A quick look at the Dirty Kanza 200, an extreme bike ride

The Dirty Kanza 200 is a self-supported, 200-mile bike race through the rolling Flint Hills of southeastern Kansas. It is part of a boom of extreme distance events that are allowing athletes to take their mental and physical endurance to the very limits. Here is what you need to know about the race:

THE RULES: Riders can receive no help aside from a couple of checkpoints, where their team can resupply them. Otherwise, they must carry everything - food, equipment, spare tires.

THE ROUTE: The ride begins outside the historic Granada Theater in downtown Emporia, and ends there 12 to 24 hours later, depending on how long the stragglers take to finish. It takes riders on gravel through one of the world's last remaining tallgrass prairies.

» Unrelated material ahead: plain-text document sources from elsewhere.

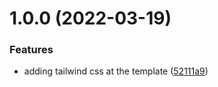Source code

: # 1.0.0 (2022-03-19)


### Features

* adding tailwind css at the template ([52111a9](https://github.com/edwardramirez31/next-app-template-with-tailwind/commit/52111a910497e343b28e72657fda717cc6eb937a))
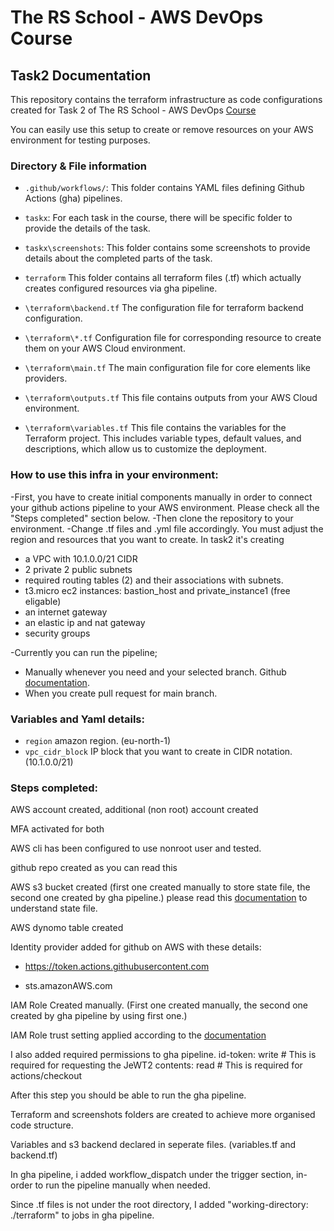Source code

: # The RS School - AWS DevOps Course
## Task2 Documentation

This repository contains the terraform infrastructure as code configurations created for Task 2 of The RS School - AWS DevOps [Course](https://github.com/rolling-scopes-school/tasks/blob/master/devops/modules/1_basic-configuration/task_2.md)

You can easily use this setup to create or remove resources on your AWS environment for testing purposes.

### Directory & File information

- `.github/workflows/`: This folder contains YAML files defining Github Actions (gha) pipelines.

- `taskx`: For each task in the course, there will be specific folder to provide the details of the task.

- `taskx\screenshots`: This folder contains some screenshots to provide details about the completed parts of the task.

- `terraform` This folder contains all terraform files (.tf) which actually creates configured resources via gha pipeline.

- `\terraform\backend.tf` The configuration file for terraform backend configuration.

- `\terraform\*.tf` Configuration file for corresponding resource to create them on your AWS Cloud environment.

- `\terraform\main.tf` The main configuration file for core elements like providers.

- `\terraform\outputs.tf` This file contains outputs from your AWS Cloud environment.

- `\terraform\variables.tf` This file contains the variables for the Terraform project. This includes variable types, default values, and descriptions, which allow us to customize the deployment.

### How to use this infra in your environment:

-First, you have to create initial components manually in order to connect your github actions pipeline to your AWS environment. Please check all the "Steps completed" section below.
-Then clone the repository to your environment.
-Change .tf files and .yml file accordingly. You must adjust the region and resources that you want to create. In task2 it's creating
- a VPC with 10.1.0.0/21 CIDR
- 2 private 2 public subnets
- required routing tables (2) and their associations with subnets.
- t3.micro ec2 instances: bastion_host and private_instance1 (free eligable)
- an internet gateway
- an elastic ip and nat gateway
- security groups

-Currently you can run the pipeline;
- Manually whenever you need and your selected branch. Github [documentation](https://docs.github.com/en/actions/managing-workflow-runs-and-deployments/managing-workflow-runs/manually-running-a-workflow).
- When you create pull request for main branch.

### Variables and Yaml details:

- `region` amazon region. (eu-north-1)
- `vpc_cidr_block` IP block that you want to create in CIDR notation. (10.1.0.0/21)

### Steps completed:

AWS account created, additional (non root) account created

MFA activated for both

AWS cli has been configured to use nonroot user and tested.

github repo created as you can read this

AWS s3 bucket created (first one created manually to store state file, the second one created by gha pipeline.)
please read this [documentation](https://spacelift.io/blog/terraform-s3-backend:) to understand state file.

AWS dynomo  table created

Identity provider added for github on AWS with these details:

- https://token.actions.githubusercontent.com

- sts.amazonAWS.com

IAM Role Created manually. (First one created manually, the second one created by gha pipeline by using first one.)

IAM Role trust setting applied according to the [documentation](https://docs.github.com/en/actions/security-for-github-actions/security-hardening-your-deployments/configuring-openid-connect-in-amazon-web-services)

I also added required permissions to gha pipeline.
id-token: write # This is required for requesting the JeWT2
contents: read  # This is required for actions/checkout

After this step you should be able to run the gha pipeline.

Terraform and screenshots folders are created to achieve more organised code structure.

Variables and s3 backend declared in seperate files. (variables.tf and backend.tf)

In gha pipeline, i added workflow_dispatch under the trigger section, in-order to run the pipeline manually when needed.

Since .tf files is not under the root directory, I added "working-directory: ./terraform" to jobs in gha pipeline.

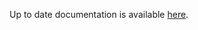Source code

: <!-- DO NOT EDIT THIS FILE MANUALLY -->
<!-- Please read https://github.com/linuxserver/docker-webtop/blob/develop/.github/CONTRIBUTING.md -->
Up to date documentation is available [here](https://github.com/linuxserver/docker-kasm/blob/master/README.md).
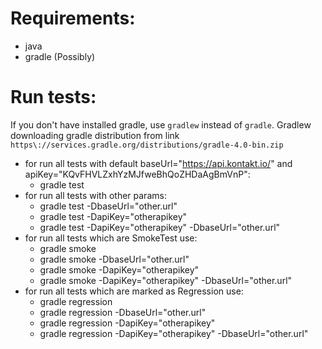 # Requirements:
- java
- gradle (Possibly)

# Run tests:

If you don't have installed gradle, use `gradlew` instead of `gradle`. Gradlew downloading gradle distribution from link `https\://services.gradle.org/distributions/gradle-4.0-bin.zip`
- for run all tests with default baseUrl="https://api.kontakt.io/" and apiKey="KQvFHVLZxhYzMJfweBhQoZHDaAgBmVnP":
    - gradle test
- for run all tests with other params:
    - gradle test -DbaseUrl="other.url"
    - gradle test -DapiKey="otherapikey"
    - gradle test -DapiKey="otherapikey" -DbaseUrl="other.url"
- for run all tests which are SmokeTest use:
    - gradle smoke
    - gradle smoke -DbaseUrl="other.url"
    - gradle smoke -DapiKey="otherapikey"
    - gradle smoke -DapiKey="otherapikey" -DbaseUrl="other.url"
- for run all tests which are marked as Regression use:
    - gradle regression
    - gradle regression -DbaseUrl="other.url"
    - gradle regression -DapiKey="otherapikey"
    - gradle regression -DapiKey="otherapikey" -DbaseUrl="other.url"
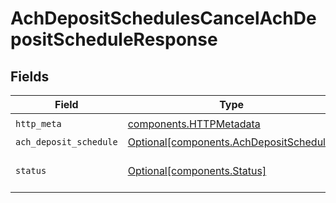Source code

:# AchDepositSchedulesCancelAchDepositScheduleResponse


## Fields

| Field                                                                                    | Type                                                                                     | Required                                                                                 | Description                                                                              |
| ---------------------------------------------------------------------------------------- | ---------------------------------------------------------------------------------------- | ---------------------------------------------------------------------------------------- | ---------------------------------------------------------------------------------------- |
| `http_meta`                                                                              | [components.HTTPMetadata](../../models/components/httpmetadata.md)                       | :heavy_check_mark:                                                                       | N/A                                                                                      |
| `ach_deposit_schedule`                                                                   | [Optional[components.AchDepositSchedule]](../../models/components/achdepositschedule.md) | :heavy_minus_sign:                                                                       | OK                                                                                       |
| `status`                                                                                 | [Optional[components.Status]](../../models/components/status.md)                         | :heavy_minus_sign:                                                                       | INVALID_ARGUMENT: The request has an invalid argument.                                   |
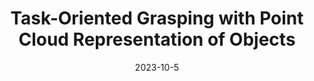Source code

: ---
title: "Task-Oriented Grasping with Point Cloud Representation of Objects"
collection: publications
permalink: /publication/Task_Oriented_Grasping_IROS_2023
date: 2023-10-5
venue: 'IEEE/RSJ International Conference on Intelligent Robots and Systems (IROS)'
paperurl: 'https://drive.google.com/file/d/1oJfsWfixRmR3dBFOUH-pwSJzeBfWzSNb/view?usp=sharing'
citation: 'A. Patankar, K.Phi, D. Mahalingam,  N. Chakraborty and I.V. Ramakrishnan. Task-Oriented Grasping with Point Cloud Representation of Objects. <i>IEEE/RSJ International Conference on Intelligent Robots and Systems (IROS)</i>, Detroit, MI, US, 2023.'
---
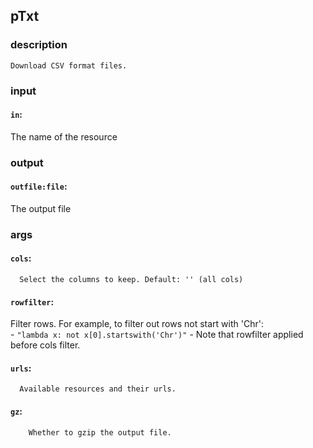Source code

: 
## pTxt

### description
	Download CSV format files.

### input
#### `in`:
 The name of the resource  

### output
#### `outfile:file`:
 The output file  

### args
#### `cols`:
      Select the columns to keep. Default: '' (all cols)  
#### `rowfilter`:
 Filter rows. For example, to filter out rows not start with 'Chr':  
		- `"lambda x: not x[0].startswith('Chr')"`
		- Note that rowfilter applied before cols filter.
#### `urls`:
      Available resources and their urls.  
#### `gz`:
        Whether to gzip the output file.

THE FIELD: What once consisted of just 34 riders has grown to nearly 2,000, with nearly a thousand of them riding the full route. Others will ride an abbreviated 100-mile event, and others a 50- and 20-mile option. There are some professional riders, such as endurance specialist Rebecca Rusch, but most of the field is recreational cyclists testing their limits.

THE PERILS: Fatigue, for starters, both physical and mental. The weather is another: The ride goes on rain or shine, whether there are triple-digit temps or it's barely above freezing. While it has never been an issue, riders must be wary of poisonous snakes and other animals.

THE SPOILS: Prize money? Not quite. The winners in each class get custom belt buckles.